=== Reading passage ===

## Aggregation frameworks in mongoDB

## Pipeline 1 - Summarizing documents in a collection

Using `$match` and `$group` stages in a mongoDB aggregation pipeline
- `$$match: { <query> }`: specify criteria to filter ther documents that will be processed further in the pipeline.
- `$group: { _id: <expression>, // Group key <field1>: { <accumulator1> : <expression1> }, ...}`: perform grouping based on specified fields, and applies various accumulators to calculate aggregate values within each group.

=== Set task 1 ===
In the MongoDB aggregation text, what does the `$group` stage apply within each group to calculate aggregate values?

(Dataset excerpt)
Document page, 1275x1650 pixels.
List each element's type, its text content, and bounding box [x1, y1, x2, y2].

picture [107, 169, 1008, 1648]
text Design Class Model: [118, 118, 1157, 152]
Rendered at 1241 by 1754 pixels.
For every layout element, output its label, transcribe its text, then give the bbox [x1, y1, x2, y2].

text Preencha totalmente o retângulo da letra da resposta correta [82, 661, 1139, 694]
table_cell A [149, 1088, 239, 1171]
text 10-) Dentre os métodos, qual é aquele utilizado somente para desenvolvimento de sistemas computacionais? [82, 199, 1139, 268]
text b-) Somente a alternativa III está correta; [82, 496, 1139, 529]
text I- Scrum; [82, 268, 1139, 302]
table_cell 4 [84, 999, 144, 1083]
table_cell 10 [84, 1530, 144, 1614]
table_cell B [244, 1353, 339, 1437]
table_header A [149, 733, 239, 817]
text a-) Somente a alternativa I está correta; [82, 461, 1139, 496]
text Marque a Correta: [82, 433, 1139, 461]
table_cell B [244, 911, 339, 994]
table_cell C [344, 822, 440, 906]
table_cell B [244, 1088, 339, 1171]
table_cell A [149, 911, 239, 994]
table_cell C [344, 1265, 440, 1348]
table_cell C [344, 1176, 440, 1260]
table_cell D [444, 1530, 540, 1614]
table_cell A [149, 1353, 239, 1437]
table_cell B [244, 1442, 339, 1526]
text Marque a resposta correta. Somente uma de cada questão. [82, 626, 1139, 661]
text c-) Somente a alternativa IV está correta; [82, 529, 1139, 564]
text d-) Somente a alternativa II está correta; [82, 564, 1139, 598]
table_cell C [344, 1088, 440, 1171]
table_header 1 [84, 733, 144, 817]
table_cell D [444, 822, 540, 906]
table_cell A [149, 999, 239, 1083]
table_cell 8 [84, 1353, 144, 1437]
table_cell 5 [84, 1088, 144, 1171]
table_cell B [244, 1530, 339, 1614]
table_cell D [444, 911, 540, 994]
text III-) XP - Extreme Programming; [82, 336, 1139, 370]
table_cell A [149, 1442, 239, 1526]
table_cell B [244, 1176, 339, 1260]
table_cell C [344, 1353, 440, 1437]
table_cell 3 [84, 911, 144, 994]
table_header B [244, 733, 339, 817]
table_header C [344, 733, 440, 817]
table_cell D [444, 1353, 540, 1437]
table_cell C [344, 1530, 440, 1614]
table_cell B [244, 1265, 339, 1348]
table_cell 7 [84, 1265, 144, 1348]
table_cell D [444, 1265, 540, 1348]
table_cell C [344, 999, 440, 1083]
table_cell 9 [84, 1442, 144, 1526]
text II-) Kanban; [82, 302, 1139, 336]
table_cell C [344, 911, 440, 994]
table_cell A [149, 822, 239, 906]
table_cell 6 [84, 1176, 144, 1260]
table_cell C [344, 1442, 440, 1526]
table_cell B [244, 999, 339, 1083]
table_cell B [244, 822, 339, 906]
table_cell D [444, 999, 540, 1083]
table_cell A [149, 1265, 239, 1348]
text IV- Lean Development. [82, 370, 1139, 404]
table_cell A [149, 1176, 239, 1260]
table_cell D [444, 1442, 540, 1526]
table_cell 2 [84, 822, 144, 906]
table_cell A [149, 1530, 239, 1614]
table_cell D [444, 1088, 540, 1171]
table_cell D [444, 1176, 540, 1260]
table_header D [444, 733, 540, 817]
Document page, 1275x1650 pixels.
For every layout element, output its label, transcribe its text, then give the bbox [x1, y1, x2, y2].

=== Set task 2 ===
Gather every line of the records above that contains the word "Marque", treating uppercase and lowercase as different.

=== Task output 1 ===
It applies various accumulators.

=== Task output 2 ===
text Marque a Correta: [82, 433, 1139, 461]
text Marque a resposta correta. Somente uma de cada questão. [82, 626, 1139, 661]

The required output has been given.